Ah Maria, If I Can’t Have Her, Then… I Take The Other One

After Prince Joseph of Austria’s lovely, lesbian wife died, he was forced to turn to another. But who could match such a nonpareil?

Before leaving the subject of Joseph and his marriage to the stunning Isabella of Parma, a post script. Not long after her death, he announced that if he had to re-marry, he would like his bride to be Isabella’s younger sister, Louise. If he could not have his beloved, he would have someone kinda like her.

There were a couple of problems with that. For one thing, she was already promised to the Spanish Infante, or male heir to the throne. For another, she was fourteen. Maria tried to get the King of Spain to release Louise from her promise to marry his son. Nope.

Joseph then declared that if he could not have Louise, he didn’t care who he married. That being the case, the choices narrowed down either to Princess Josepha of Bavaria, or Princess Kunigunda of Saxony (You’re on your own pronouncing that, by the way.) The fact that both of these kingdoms had, in the very recent past, attacked Austria was not brought up.

Although Joseph claimed he didn’t care, he quickly contradicted himself. He didn’t like either one of them. “Both were unprepossessing. Joseph wanted neither, but instead of putting his foot down, he contented himself with sniping at his parents and his would-be bride.”

He finally settled on Josephea. He had this to say about his blushing bride after first meeting her. “She is twenty-six. She has never had small pox (a very bad thing) and the very thought of the disease makes me shudder. Her figure is short, thickset, and without any vestige of charm. Her face is covered with spots and pimples. Her teeth are horrible.”

It was downhill from there. He wrote to Isabella’s father that nothing could replace the memory of his dear, dear wife. Although he could not bring himself to love Josephea, he would “treat her with every imaginable consideration.” He, to put it mildly, did not.

As he treated everyone else, so he treated his wife; with utter contempt. Worse, he derived much pleasure from needlessly humiliating her in public whenever he could. I say “needlessly” because if he had wanted to avoid her in private, he was perfectly free to do so. Being polite to her in public was a minimum requirement on his part, but he wasn’t willing to do even that.

Wrote Maria Christine; “I believe that if I were his wife and so maltreated I would run away and hang myself on a tree in Schonbrunn.” Wrote one historian. “He behaved worse than Frederick of Prussia, whom he had come to admire so much. Frederick at least behaved as though his wife did not exist.”

The only member of the family to take a shine to poor Josephea was Francis. A fact to which Josephea was deeply grateful. Unfortunately for her, Francis had not long to live after her marriage. After his death she became deeply withdrawn. She would remain so until her own death shortly after.

The marriage, not surprisingly, was childless. Leave it to Joseph to leave to posterity the reason why. “My wife has become insupportable to me….They want me to have children How can one have them?
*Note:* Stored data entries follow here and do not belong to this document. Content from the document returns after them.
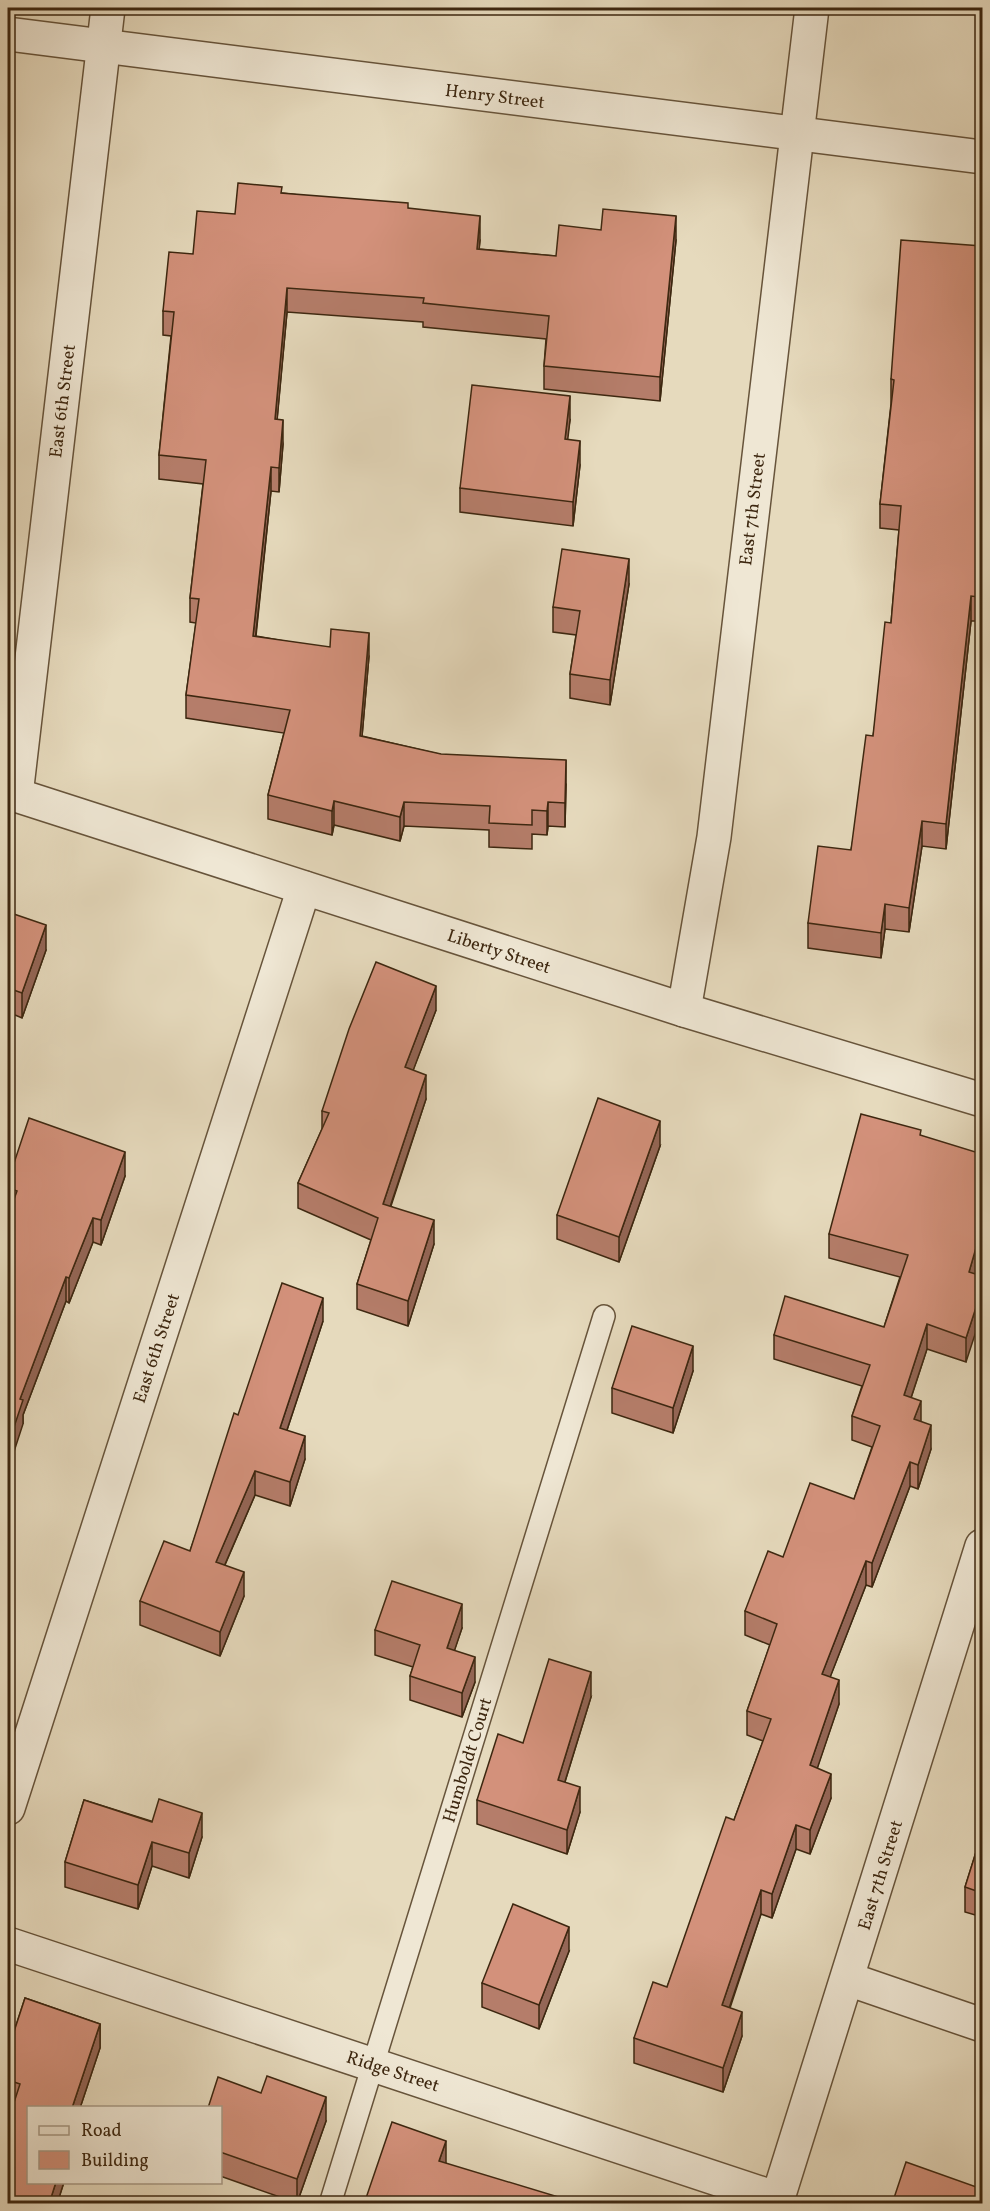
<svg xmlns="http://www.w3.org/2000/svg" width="990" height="2211" font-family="Vollkorn,serif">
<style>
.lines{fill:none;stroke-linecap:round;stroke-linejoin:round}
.service-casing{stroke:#67543b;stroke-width:24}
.minor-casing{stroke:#67543b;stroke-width:36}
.tertiary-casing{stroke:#67543b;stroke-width:36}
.service{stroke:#efe7d4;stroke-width:21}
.minor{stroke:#efe7d4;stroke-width:33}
.tertiary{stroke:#efe7d4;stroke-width:33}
.wall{fill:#b57d6a;stroke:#3d2710;stroke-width:1.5}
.shaded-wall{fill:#946656;stroke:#3d2710;stroke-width:1.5}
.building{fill:#d3917b;stroke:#3d2710;stroke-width:1.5}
.labels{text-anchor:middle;stroke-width:6;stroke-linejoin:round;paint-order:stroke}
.street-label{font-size:18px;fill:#3d2710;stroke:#efe7d4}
</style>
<rect width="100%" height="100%" fill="#e6dabd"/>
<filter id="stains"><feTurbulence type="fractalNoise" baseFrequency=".00333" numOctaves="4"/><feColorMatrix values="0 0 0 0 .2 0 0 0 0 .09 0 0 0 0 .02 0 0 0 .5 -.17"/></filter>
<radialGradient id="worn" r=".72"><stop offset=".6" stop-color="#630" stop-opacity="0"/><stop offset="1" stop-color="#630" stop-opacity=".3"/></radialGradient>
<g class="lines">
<!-- service casing -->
<g class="service-casing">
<path id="service" d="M 330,2204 L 604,1316"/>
</g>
<!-- minor casing -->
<g class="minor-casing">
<g id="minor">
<path d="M 108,8 L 16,795 L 684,1010 L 982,1100"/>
<path d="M 684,1010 L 714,837 L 812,8"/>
<path d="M 8,1808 L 304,888"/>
<path d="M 8,1944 L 778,2199"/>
<path d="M 848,1979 L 982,2025"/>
<path d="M 776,2204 L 982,1546"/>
</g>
</g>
<!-- tertiary casing -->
<g class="tertiary-casing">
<path id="tertiary" d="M 8,34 L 982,157"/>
</g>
<!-- service -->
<use href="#service" class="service"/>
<!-- minor -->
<use href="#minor" class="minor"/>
<!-- tertiary -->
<use href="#tertiary" class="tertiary"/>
</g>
<!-- wall -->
<g class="wall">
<path d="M 282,193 L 408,208 L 480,240 L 479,249 L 556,256 L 676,240 L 660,401 L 544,389 L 544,366 L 546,339 L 423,327 L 423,322 L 287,312 L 277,419 L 283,444 L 279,492 L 271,491 L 256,636 L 369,656 L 362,736 L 566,784 L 565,827 L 548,826 L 547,835 L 532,834 L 532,849 L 489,847 L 489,830 L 404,826 L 400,841 L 334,825 L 332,835 L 268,819 L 268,795 L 284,733 L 186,718 L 186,695 L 196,623 L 190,622 L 190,598 L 203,484 L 159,479 L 159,455 L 171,336 L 163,335 L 163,311 L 193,254 L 235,214 Z"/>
<path d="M 982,246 L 982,583 L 979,621 L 971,621 L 946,849 L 922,846 L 909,932 L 885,929 L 881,958 L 808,948 L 808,923 L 851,850 L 873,736 L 891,623 L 899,530 L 880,528 L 880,504 L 891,404 L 891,379 Z"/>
<path d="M 570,420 L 567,439 L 580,465 L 573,526 L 460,512 L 460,488 Z"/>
<path d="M 629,584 L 610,705 L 570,698 L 570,674 L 576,635 L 553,632 L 553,607 Z"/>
<path d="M 8,912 L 46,950 L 22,1018 L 8,1012 Z"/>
<path d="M 436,1010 L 413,1070 L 426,1099 L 391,1206 L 434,1244 L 408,1326 L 357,1309 L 357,1284 L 371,1240 L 298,1208 L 298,1183 L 322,1129 L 322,1111 Z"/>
<path d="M 921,1136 L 982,1251 L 976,1274 L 966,1362 L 927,1349 L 911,1398 L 931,1449 L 918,1489 L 910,1486 L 872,1587 L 866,1585 L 830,1677 L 839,1704 L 817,1768 L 831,1798 L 810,1854 L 796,1849 L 772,1918 L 761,1914 L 730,2008 L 742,2036 L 723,2092 L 634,2063 L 634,2038 L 667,1987 L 734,1820 L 763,1741 L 747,1735 L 747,1711 L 770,1645 L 745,1635 L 745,1611 L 783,1557 L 854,1499 L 872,1447 L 852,1440 L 852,1416 L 862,1386 L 774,1359 L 774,1335 L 884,1327 L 900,1277 L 829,1258 L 829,1234 Z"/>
<path d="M 660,1146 L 619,1262 L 557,1239 L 557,1215 Z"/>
<path d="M 125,1176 L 101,1245 L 93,1242 L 69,1303 L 66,1301 L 23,1415 L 23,1424 L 9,1212 L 8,1212 L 8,1181 Z"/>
<path d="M 323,1321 L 287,1430 L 305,1459 L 290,1506 L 255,1495 L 225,1565 L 244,1596 L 220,1656 L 140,1625 L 140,1601 L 190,1551 L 238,1415 Z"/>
<path d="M 693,1371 L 673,1433 L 612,1413 L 612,1388 Z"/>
<path d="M 462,1628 L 454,1651 L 475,1682 L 462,1717 L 410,1700 L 410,1676 L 413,1667 L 375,1655 L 375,1630 Z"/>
<path d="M 591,1697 L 565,1782 L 580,1812 L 567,1854 L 477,1824 L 477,1800 L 523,1743 Z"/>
<path d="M 84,1800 L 202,1837 L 189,1878 L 152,1866 L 138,1909 L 65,1887 L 65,1862 Z"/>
<path d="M 982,1833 L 982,1917 L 965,1912 L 965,1887 Z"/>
<path d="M 569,1951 L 539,2029 L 482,2007 L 482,1983 Z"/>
<path d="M 25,1998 L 100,2024 L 100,2048 L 80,2108 L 28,2108 L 28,2182 L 64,2182 L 57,2204 L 8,2204 L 8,2121 L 12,2106 L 8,2105 L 8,2050 Z"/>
<path d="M 220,2108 L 326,2121 L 297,2203 L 220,2176 Z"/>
</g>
<!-- shaded-wall -->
<g class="shaded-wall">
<path d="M 480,216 L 480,240 L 477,273 L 477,249 Z"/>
<path d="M 676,216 L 676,240 L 660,401 L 660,377 Z"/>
<path d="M 287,288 L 287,312 L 275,443 L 275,419 Z"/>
<path d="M 570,396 L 570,420 L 565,463 L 565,439 Z"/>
<path d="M 283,420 L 283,444 L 279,492 L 279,468 Z"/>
<path d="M 580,441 L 580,465 L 573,526 L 573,502 Z"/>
<path d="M 271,467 L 271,491 L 253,660 L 253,636 Z"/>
<path d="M 982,558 L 982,583 L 979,621 L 979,597 Z"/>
<path d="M 629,559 L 629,584 L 610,705 L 610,680 Z"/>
<path d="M 971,596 L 971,621 L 946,849 L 946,824 Z"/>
<path d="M 369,633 L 369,656 L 360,760 L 360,736 Z"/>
<path d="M 566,760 L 566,784 L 565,827 L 565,803 Z"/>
<path d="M 334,801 L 334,825 L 332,835 L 332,811 Z"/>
<path d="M 404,802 L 404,826 L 400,841 L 400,817 Z"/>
<path d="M 548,802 L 548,826 L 547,835 L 547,811 Z"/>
<path d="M 922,821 L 922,846 L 909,932 L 909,908 Z"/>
<path d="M 885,904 L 885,929 L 881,958 L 881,933 Z"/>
<path d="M 46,925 L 46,950 L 22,1018 L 22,993 Z"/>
<path d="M 436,986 L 436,1010 L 405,1092 L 405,1067 Z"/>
<path d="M 426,1075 L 426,1099 L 383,1228 L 383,1204 Z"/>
<path d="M 660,1121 L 660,1146 L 619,1262 L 619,1237 Z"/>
<path d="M 125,1152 L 125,1176 L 101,1245 L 101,1220 Z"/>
<path d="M 93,1218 L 93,1242 L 69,1303 L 69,1278 Z"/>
<path d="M 434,1220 L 434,1244 L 408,1326 L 408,1301 Z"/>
<path d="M 982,1227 L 982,1251 L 969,1296 L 969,1272 Z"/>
<path d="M 66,1277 L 66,1301 L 23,1415 L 23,1424 L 8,1470 L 8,1445 L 20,1399 Z"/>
<path d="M 982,1289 L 982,1313 L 966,1362 L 966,1338 Z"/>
<path d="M 323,1298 L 323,1321 L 280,1451 L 280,1428 Z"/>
<path d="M 927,1324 L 927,1349 L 904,1419 L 904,1395 Z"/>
<path d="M 693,1346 L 693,1371 L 673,1433 L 673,1408 Z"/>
<path d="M 921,1401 L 921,1425 L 914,1419 Z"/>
<path d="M 931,1425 L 931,1449 L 918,1489 L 918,1465 Z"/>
<path d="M 305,1436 L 305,1459 L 290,1506 L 290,1482 Z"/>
<path d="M 910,1462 L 910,1486 L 872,1587 L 872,1563 Z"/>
<path d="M 255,1471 L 255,1495 L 216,1585 L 216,1562 Z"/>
<path d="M 866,1561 L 866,1585 L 822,1698 L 822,1674 Z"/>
<path d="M 244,1572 L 244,1596 L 220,1656 L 220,1632 Z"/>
<path d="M 462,1604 L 462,1628 L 447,1673 L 447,1648 Z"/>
<path d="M 475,1657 L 475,1682 L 462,1717 L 462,1693 Z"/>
<path d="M 591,1672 L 591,1697 L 558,1804 L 558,1780 Z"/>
<path d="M 839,1680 L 839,1704 L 810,1790 L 810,1765 Z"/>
<path d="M 831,1774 L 831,1798 L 810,1854 L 810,1830 Z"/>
<path d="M 580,1787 L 580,1812 L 567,1854 L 567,1830 Z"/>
<path d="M 202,1813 L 202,1837 L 189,1878 L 189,1853 Z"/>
<path d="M 796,1825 L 796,1849 L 772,1918 L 772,1894 Z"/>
<path d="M 152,1842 L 152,1866 L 138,1909 L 138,1885 Z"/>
<path d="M 761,1890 L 761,1914 L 722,2029 L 722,2005 Z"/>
<path d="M 569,1927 L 569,1951 L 539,2029 L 539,2005 Z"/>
<path d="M 742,2012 L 742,2036 L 723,2092 L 723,2068 Z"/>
<path d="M 100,2024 L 100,2048 L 80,2108 L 72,2108 Z"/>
<path d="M 326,2097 L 326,2121 L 297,2203 L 297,2179 Z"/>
<path d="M 446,2141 L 446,2165 L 439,2161 Z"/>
<path d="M 56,2182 L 64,2182 L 57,2204 L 49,2204 Z"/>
</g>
<!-- building -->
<g class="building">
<path d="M 238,183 L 282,187 L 281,193 L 408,203 L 408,208 L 480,216 L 477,249 L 556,256 L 559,225 L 601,230 L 603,209 L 676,216 L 660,377 L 544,366 L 549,316 L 423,303 L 424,298 L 287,288 L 275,419 L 283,420 L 279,468 L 271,467 L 253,636 L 330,647 L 331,629 L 369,633 L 360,736 L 441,754 L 566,760 L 565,803 L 548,802 L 547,811 L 532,810 L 532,825 L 489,823 L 490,806 L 404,802 L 400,817 L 334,801 L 332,811 L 268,795 L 290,710 L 186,695 L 199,599 L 190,598 L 206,460 L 159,455 L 174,312 L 163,311 L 169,252 L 193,254 L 197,211 L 235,214 Z"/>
<path d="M 901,240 L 982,246 L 982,558 L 979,597 L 971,596 L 946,824 L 922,821 L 909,908 L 885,904 L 881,933 L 808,923 L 818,846 L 851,850 L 866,735 L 873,736 L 885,622 L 891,623 L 901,506 L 880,504 L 894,380 L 891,379 Z"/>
<path d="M 472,385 L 570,396 L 565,439 L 580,441 L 573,502 L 460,488 Z"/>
<path d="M 562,549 L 629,559 L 610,680 L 570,674 L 580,611 L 553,607 Z"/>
<path d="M 8,912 L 46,925 L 22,993 L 8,988 Z"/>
<path d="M 376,962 L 436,986 L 405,1067 L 426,1075 L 383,1204 L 434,1220 L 408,1301 L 357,1284 L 378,1218 L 298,1183 L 329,1113 L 322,1111 L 349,1029 Z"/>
<path d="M 598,1098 L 660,1121 L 619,1237 L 557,1215 Z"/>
<path d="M 861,1114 L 921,1130 L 920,1135 L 982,1154 L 982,1227 L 969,1272 L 982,1276 L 982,1289 L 966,1338 L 927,1324 L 904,1395 L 921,1401 L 914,1419 L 931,1425 L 918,1465 L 910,1462 L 872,1563 L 866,1561 L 822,1674 L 839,1680 L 810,1765 L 831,1774 L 810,1830 L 796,1825 L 772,1894 L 761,1890 L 722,2005 L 742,2012 L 723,2068 L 634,2038 L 653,1982 L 667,1987 L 726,1817 L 734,1820 L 771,1719 L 747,1711 L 777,1624 L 745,1611 L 768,1551 L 783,1557 L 810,1483 L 854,1499 L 880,1426 L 852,1416 L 870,1365 L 774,1335 L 785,1296 L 884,1327 L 908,1255 L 829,1234 Z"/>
<path d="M 29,1118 L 125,1152 L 101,1220 L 93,1218 L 69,1278 L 66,1277 L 20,1399 L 23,1400 L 8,1445 L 8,1216 L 17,1191 L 8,1188 L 8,1181 Z"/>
<path d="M 282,1283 L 323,1298 L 280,1428 L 305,1436 L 290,1482 L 255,1471 L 216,1562 L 244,1572 L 220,1632 L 140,1601 L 164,1541 L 190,1551 L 234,1413 L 238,1415 Z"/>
<path d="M 632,1326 L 693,1346 L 673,1408 L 612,1388 Z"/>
<path d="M 392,1581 L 462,1604 L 447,1648 L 475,1657 L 462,1693 L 410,1676 L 420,1645 L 375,1630 Z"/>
<path d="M 549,1659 L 591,1672 L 558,1780 L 580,1787 L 567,1830 L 477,1800 L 498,1734 L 523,1743 Z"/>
<path d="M 159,1799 L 202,1813 L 189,1853 L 152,1842 L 138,1885 L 65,1862 L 84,1800 L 152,1822 Z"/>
<path d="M 982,1833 L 982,1893 L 965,1887 Z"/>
<path d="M 513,1904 L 569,1927 L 539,2005 L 482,1983 Z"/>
<path d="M 25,1998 L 100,2024 L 72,2108 L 28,2108 L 28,2182 L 56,2182 L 49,2204 L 8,2204 L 8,2121 L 20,2084 L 8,2080 L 8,2050 Z"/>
<path d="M 267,2076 L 326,2097 L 297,2179 L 220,2152 L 220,2108 L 208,2108 L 218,2077 L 261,2093 Z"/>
<path d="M 392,2122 L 446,2141 L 439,2161 L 565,2199 L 564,2204 L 364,2204 Z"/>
<path d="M 906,2162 L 982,2189 L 982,2198 L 980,2204 L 892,2204 Z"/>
</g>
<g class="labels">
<!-- street labels -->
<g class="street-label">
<text transform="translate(495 96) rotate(7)" y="6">Henry Street</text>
<text transform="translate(62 401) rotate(-83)" y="6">East 6th Street</text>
<text transform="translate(752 509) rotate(-83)" y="6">East 7th Street</text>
<text transform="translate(499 951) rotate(18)" y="6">Liberty Street</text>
<text transform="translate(156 1348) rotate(-72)" y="6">East 6th Street</text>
<text transform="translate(467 1760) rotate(-73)" y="6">Humboldt Court</text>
<text transform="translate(880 1875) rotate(-73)" y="6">East 7th Street</text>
<text transform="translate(393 2071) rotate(18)" y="6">Ridge Street</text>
</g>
</g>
<!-- margin -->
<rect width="990" height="2211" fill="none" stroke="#e6dabd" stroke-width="30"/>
<rect x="9" y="9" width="972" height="2193" fill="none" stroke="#3d2710" stroke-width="3"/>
<rect x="15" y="15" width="960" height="2181" fill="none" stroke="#3d2710" stroke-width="1.5"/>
<!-- legend -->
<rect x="27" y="2106" width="195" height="78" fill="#efe7d4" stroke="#a89a86" stroke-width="1.5"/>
<rect x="39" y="2126" width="30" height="9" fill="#efe7d4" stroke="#a89a86" stroke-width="1.5"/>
<text x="81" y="2136" font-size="18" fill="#3d2710">Road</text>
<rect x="39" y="2151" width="30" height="18" fill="#d3917b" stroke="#a89a86" stroke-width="1.5"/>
<text x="81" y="2166" font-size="18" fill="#3d2710">Building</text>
<rect width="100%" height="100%" filter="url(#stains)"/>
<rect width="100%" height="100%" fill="url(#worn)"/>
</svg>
If I could put the tip of my finger on the tiniest part of her body which was not covered with pimples, I would try to have a child.”

Josephea did not live long after the death of her beloved father-in-law. And this, considering that she had no choice but to remain married to Joseph, was perhaps a good thing. The death of Francis was, for Maria, the beginning of the end of any real happiness that she could derive from life.

She had loved Francis deeply and had always been more than willing to overlook his indiscretions, even while finding such behavior appalling in others. If Joseph was unbearable as a prince, he was about to become a living hell as co-regent.